[Extracted data entries]
________________

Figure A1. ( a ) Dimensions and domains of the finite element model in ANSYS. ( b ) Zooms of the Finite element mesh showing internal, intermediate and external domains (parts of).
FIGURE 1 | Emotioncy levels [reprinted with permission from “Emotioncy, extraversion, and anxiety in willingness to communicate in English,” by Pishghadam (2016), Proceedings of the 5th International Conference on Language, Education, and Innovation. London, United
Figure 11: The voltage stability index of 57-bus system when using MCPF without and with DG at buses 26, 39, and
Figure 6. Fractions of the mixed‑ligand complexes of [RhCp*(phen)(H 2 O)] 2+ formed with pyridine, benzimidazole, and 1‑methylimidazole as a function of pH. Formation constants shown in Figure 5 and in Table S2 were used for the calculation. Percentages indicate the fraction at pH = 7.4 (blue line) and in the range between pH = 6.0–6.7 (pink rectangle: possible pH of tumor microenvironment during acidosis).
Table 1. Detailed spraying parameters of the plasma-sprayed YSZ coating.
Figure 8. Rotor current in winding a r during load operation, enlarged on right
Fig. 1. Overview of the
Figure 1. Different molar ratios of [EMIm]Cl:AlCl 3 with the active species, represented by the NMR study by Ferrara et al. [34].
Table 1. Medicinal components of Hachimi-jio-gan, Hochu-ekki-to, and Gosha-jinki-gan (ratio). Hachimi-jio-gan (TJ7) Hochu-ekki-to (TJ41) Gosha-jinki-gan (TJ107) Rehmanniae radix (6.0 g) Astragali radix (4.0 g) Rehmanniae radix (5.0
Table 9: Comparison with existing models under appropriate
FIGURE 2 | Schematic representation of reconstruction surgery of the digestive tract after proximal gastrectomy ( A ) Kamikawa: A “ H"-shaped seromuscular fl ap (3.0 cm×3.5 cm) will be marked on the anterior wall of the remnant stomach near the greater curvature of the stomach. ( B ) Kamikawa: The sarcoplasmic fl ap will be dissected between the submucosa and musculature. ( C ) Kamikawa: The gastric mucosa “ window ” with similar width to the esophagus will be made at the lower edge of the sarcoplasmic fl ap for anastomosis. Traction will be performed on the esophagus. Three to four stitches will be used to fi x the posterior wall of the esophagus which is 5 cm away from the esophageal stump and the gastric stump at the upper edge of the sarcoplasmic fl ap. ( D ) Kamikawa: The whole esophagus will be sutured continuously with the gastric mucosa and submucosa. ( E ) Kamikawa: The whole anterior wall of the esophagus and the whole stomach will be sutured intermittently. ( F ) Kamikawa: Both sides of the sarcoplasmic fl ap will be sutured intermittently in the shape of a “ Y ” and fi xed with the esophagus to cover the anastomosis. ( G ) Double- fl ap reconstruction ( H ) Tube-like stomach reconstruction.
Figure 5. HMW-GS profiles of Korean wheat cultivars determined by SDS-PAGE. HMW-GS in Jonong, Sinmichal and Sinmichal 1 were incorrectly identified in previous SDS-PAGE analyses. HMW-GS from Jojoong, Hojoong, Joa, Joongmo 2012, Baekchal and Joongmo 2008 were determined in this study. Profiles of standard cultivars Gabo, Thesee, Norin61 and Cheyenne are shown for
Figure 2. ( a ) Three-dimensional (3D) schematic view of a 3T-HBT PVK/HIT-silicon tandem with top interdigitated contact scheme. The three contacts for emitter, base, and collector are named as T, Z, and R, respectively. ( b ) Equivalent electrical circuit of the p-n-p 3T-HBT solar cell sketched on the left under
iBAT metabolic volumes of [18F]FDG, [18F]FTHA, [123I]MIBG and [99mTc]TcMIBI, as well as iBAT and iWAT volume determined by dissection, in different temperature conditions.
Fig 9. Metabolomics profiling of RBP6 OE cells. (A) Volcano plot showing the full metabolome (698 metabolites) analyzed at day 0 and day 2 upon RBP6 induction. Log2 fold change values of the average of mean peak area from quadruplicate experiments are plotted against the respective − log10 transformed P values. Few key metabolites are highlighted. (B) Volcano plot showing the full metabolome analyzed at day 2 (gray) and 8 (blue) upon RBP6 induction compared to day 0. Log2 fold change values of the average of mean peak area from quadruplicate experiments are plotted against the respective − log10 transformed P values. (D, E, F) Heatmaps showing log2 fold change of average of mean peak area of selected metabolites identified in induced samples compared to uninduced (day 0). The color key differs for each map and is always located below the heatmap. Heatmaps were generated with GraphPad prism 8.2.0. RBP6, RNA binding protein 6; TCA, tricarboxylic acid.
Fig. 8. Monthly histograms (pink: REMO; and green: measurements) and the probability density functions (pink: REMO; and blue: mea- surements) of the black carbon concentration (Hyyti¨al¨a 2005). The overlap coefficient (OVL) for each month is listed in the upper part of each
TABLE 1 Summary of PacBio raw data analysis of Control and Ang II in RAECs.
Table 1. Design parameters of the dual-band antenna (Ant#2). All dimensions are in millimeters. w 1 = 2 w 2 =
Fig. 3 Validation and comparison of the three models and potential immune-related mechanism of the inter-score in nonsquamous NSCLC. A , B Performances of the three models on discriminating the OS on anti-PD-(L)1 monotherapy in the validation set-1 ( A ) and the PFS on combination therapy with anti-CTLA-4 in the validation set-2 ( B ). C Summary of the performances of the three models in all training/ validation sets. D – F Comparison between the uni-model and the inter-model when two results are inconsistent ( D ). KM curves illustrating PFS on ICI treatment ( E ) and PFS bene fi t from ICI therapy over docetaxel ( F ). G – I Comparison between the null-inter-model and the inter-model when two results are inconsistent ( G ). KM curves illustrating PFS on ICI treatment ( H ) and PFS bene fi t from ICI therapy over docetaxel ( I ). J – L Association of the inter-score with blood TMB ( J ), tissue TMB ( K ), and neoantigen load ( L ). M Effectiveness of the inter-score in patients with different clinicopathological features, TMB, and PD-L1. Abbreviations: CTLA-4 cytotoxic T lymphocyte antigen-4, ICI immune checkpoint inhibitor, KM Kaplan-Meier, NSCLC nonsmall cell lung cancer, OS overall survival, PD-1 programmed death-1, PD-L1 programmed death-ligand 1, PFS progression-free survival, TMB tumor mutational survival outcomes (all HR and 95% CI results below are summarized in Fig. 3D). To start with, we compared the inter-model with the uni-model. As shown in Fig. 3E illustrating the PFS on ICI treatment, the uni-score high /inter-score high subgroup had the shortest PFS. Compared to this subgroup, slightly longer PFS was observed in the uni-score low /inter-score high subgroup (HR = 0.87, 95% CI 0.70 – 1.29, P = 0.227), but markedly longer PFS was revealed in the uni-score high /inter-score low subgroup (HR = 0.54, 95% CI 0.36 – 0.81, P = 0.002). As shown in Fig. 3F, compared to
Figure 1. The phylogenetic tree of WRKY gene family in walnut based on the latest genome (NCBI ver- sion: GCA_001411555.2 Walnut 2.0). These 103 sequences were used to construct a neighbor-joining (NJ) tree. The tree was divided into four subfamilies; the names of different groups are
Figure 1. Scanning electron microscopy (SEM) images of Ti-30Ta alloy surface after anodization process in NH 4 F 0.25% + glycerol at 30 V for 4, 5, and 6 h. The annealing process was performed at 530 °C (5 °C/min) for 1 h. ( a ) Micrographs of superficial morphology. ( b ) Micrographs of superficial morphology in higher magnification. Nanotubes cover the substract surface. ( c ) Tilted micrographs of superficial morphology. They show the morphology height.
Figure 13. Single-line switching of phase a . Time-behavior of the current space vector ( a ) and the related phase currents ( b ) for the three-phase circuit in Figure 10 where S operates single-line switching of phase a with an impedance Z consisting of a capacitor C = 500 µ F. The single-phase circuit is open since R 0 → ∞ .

________________

• **Try it**
Give back, verbatim, the lines from the top of the entries above through the line containing "Table 9: Comparison".

• **Answer space**
Figure A1. ( a ) Dimensions and domains of the finite element model in ANSYS. ( b ) Zooms of the Finite element mesh showing internal, intermediate and external domains (parts of).
FIGURE 1 | Emotioncy levels [reprinted with permission from “Emotioncy, extraversion, and anxiety in willingness to communicate in English,” by Pishghadam (2016), Proceedings of the 5th International Conference on Language, Education, and Innovation. London, United
Figure 11: The voltage stability index of 57-bus system when using MCPF without and with DG at buses 26, 39, and
Figure 6. Fractions of the mixed‑ligand complexes of [RhCp*(phen)(H 2 O)] 2+ formed with pyridine, benzimidazole, and 1‑methylimidazole as a function of pH. Formation constants shown in Figure 5 and in Table S2 were used for the calculation. Percentages indicate the fraction at pH = 7.4 (blue line) and in the range between pH = 6.0–6.7 (pink rectangle: possible pH of tumor microenvironment during acidosis).
Table 1. Detailed spraying parameters of the plasma-sprayed YSZ coating.
Figure 8. Rotor current in winding a r during load operation, enlarged on right
Fig. 1. Overview of the
Figure 1. Different molar ratios of [EMIm]Cl:AlCl 3 with the active species, represented by the NMR study by Ferrara et al. [34].
Table 1. Medicinal components of Hachimi-jio-gan, Hochu-ekki-to, and Gosha-jinki-gan (ratio). Hachimi-jio-gan (TJ7) Hochu-ekki-to (TJ41) Gosha-jinki-gan (TJ107) Rehmanniae radix (6.0 g) Astragali radix (4.0 g) Rehmanniae radix (5.0
Table 9: Comparison with existing models under appropriate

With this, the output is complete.